PAST SURGICAL HISTORY: CABG, mitral valve replacement, cataracts, carotid endarterectomy, rotator cuff surgery, surgery for ectopic pregnancy, hemorrhoidectomy, superior mesenteric artery stent, and exploratory laparotomy with lysis of adhesions.

ALLERGIES: Multiple, listed in the chart.

HOME MEDICATIONS: Atenolol, biotin, Coumadin, digoxin, FoliTab, Librium, Lipitor, magnesium oxide, Procrit, Protonix, Vasotec, and vitamin D.

SOCIAL HISTORY: Previous tobacco. No alcohol. No illicits.

FAMILY HISTORY: Noncontributory.

REVIEW OF SYSTEMS:
GENERAL: The patient denies fevers or chills.
HEENT: Denies vision problems or hearing problems.
CARDIOVASCULAR: Denies chest pain or irregular heartbeats.
RESPIRATORY: No cough, shortness of breath, hemoptysis or wheezing.
GASTROINTESTINAL: See HPI.
MUSCULOSKELETAL: She denies joint or muscle pain, aches or inflammation.
NEUROLOGIC: She denies headaches or focal neurologic defects.
PSYCHIATRIC: She denies change in mood, affect or behavior.
HEMATOLOGIC: She denies abnormal bruising or bleeding.
ALLERGIC/IMMUNOLOGIC: She denies unexplained or recurrent infections.

PHYSICAL EXAMINATION:
VITAL SIGNS: Temperature 98.2, pulse 90, respirations 18, and blood pressure 142/76.
GENERAL: The patient is well developed, well nourished, in no acute distress.
HEENT: Pupils are equal and round. Oropharynx is clear.
HEART: Regular rate and rhythm. Systolic ejection murmur is present.
LUNGS: Clear to auscultation bilaterally.
ABDOMEN: Soft, positive bowel sounds, nontender, nondistended.
EXTREMITIES: No clubbing, cyanosis or edema.
NEUROLOGIC: Motor and sensory grossly intact.
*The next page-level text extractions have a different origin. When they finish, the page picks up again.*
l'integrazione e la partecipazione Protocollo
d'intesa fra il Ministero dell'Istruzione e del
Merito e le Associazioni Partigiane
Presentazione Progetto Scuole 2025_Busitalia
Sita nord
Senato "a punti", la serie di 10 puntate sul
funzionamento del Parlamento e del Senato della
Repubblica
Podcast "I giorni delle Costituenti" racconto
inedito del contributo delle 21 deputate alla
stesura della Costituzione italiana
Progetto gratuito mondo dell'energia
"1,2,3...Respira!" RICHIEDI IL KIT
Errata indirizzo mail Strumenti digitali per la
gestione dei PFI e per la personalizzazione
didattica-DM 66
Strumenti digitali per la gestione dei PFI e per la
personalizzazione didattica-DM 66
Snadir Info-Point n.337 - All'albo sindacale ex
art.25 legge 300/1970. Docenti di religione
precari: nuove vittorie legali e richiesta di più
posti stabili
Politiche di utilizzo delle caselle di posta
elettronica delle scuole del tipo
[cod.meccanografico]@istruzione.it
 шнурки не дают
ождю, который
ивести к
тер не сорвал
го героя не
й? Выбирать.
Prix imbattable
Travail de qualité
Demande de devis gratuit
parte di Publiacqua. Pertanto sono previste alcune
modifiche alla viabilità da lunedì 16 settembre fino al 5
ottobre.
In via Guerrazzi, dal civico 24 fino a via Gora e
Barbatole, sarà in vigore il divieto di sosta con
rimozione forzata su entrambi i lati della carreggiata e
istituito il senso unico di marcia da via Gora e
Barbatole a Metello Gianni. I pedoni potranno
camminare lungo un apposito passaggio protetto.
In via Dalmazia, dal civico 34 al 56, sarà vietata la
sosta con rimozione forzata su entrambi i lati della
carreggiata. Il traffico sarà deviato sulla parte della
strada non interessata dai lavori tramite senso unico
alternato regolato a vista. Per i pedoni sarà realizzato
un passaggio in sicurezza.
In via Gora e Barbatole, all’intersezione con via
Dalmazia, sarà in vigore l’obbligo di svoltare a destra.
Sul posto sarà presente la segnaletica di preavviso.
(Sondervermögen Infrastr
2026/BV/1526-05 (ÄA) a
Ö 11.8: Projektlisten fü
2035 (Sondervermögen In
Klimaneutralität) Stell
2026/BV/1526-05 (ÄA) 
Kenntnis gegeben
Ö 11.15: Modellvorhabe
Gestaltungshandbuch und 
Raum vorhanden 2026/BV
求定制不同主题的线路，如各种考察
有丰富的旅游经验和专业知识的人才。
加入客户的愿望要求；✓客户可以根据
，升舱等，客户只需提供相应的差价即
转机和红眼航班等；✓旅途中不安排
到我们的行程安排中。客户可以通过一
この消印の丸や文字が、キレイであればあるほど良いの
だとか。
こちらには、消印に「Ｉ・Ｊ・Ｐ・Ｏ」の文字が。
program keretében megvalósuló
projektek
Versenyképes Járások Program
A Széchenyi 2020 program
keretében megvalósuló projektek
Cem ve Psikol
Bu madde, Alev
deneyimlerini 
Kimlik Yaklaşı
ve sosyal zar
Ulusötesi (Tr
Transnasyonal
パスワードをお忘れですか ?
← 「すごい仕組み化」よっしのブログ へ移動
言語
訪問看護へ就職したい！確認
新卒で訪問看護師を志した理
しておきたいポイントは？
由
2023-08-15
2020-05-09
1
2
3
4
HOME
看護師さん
LABORATORY DATA: Hemoglobin 6.6 on admission. Repeat hemoglobin currently pending. INR 2.54.

IMPRESSION:
1.  Anemia.
2.  History of colon polyps.

PLAN:  We are currently awaiting her repeat hemoglobin level from today. We will continue to give her blood transfusion until her hemoglobin level is over 8. We will also give her one dose of vitamin K 10 mg orally. We will place 2 units of fresh frozen plasma on hold. We will continue her on IV Protonix. We will plan on doing an EGD and colonoscopy tomorrow with monitored anesthesia care for further evaluation. The risks, benefits, and alternatives to the procedure were explained to the patient. She expressed understanding. Further recommendations will follow after the endoscopic procedures are completed.